The Bank of Canada (BOC), which has maintained its target for the overnight rate at 1.0 percent since September 2010, also said that the risks associated with "elevated household imbalances have not materially changed" and economic growth is broadly in line with the bank's forecast from October.
Last month the BOC dropped its slight tightening bias due to weak global growth that was delaying an expected improvement in Canada's exports and business investments.

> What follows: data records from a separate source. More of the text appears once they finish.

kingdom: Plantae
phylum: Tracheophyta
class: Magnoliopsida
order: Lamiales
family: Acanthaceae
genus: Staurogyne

It also for the first time said the persistently low inflation meant that downside risks was becoming more important.
Canada's headline inflation rate fell to a five-month low of 0.7 percent in October from 1.1 percent due to lower gasoline prices while the core inflation rate fell to 1.2 percent from 1.3 percent.
The BOC, which targets 2.0 percent headline inflation, said "inflation has moved further below the Bank's 2 percent target," and that core inflation was being held down by excess supply and heightened competition in the retail sector, which "looks to be more persistent than anticipated."
The global economy is still expanding at a modest rate, as the BOC expected, while Canada's economy expanded by a faster-than-forecast 2.7 percent in the third quarter, "but its composition does not yet indicate a rebalancing towards exports and investment," the BOC said.
Non-commodity exports continue to disappoint and while business investment is up, the BOC said it was still recovering more slowly than anticipated and the bank still projects a gradual return to full production capacity by the end of 2015.
The housing sector, which the bank wants to avoid overheating, has been stronger than expected but it added this was consistent with updated demographic data and a pulling forward of home purchases in light of the favorable financing conditions.
"The Bank continues to expect a soft landing in the housing market," the BOC said.
The BOC's adoption of a neutral policy stance last month meant that economists pushed back their forecasts for a rate rise by around six months to the second quarter of 2015.
The International Monetary Fund also forecasts that the BOC is unlikely to raise rates before early 2015 with economic growth forecast to rise to 2.25 percent in 2014 from 1.6 percent this year.
However, the Organization for Economic Co-operation and Development (OECD) said the BOC may need to start raising rates in the fourth quarter of 2014 to avoid a build-up of inflationary pressures and then push it to 2.25 percent by the end of 2015.